Clamber up 7 floors of steps inside the building and a final metal ladder, and you will find yourself treated to gob-smacking views of patchwork fields glinting in the sun, and fishing vessels taking shelter in the estuary. After its rough and tumble journey from Maharashtra, here is where the sighing Godavari finally joins the Bay of Bengal.
The beach itself is desolate, and a serviceable picnic spot, although the only shade around is offered by clumps of casuarinas. It is the perfect location for one to engage in those solitary and essential interrogations of oneself.
When to go
Basically - in winter. Summers are hot (sometimes very hot, this is Andhra Pradesh!) and it can get very sweaty and sticky in these parts. The rains have the unfortunate side effect of making the river unpredictable, and hey suddenly after lunch all that plunging up and down through the swell isn’t all that much fun anymore. November - January is probably best, but make sure to check the weather report for signs of those utterly unpredictable annual Bay of Bengal productions called tropical cyclones and depressions. If you can put up with a bit of humidity and sweat, or don’t mind getting a little wet, it might be worth going just for the sultry stillness of summer or the susurrus of showers.
LAST BUT NOT THE LEAST (WE-DONT-USE-CLICHES.COM)
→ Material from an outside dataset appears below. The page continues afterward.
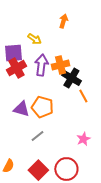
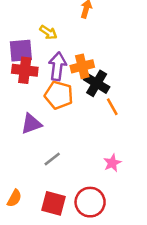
red cross: (16, 68) -> (25, 70), turned 36
orange pentagon: (42, 107) -> (59, 95), moved
purple triangle: (21, 109) -> (31, 124), turned -36
red square: (38, 170) -> (54, 203), turned -30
A word about the culinary piece de resistance of Konaseema. Upon the mildest interrogation, any local will happily inform you that you really haven’t lived life until you’ve tasted the pulasa fish.
In August/September, as the Godavari brings the fresh water that the monsoon has deposited in the hills to the sea, the pulasa make their way upstream to lay eggs. The fish becomes fleshy, fat, and irresistibly delicious and the market price shoots up by as much as an order of magnitude over the deep sea version. So much so that a proverb in these parts wholeheartedly recommends the pawning of a mangala sutram to pay for the pulasa.
Because of its seasonal nature, the pulasa is not exactly the easiest thing to come by. Even when available, it usually doesn’t find its way into local eateries because of the price. However, do remember to ask the houseboat staff if there is even a slight chance they can rustle up some pulasa. Nothing ventured, nothing gained!
If you’re wondering where you’ve heard this story of the fish-that-is-cheap-and-thin-in-the-sea-and-fat-and-expensive-in-the-river, that’s because the pulasa of Konaseema is none other than the ilish/hilsa that Bengal swears by!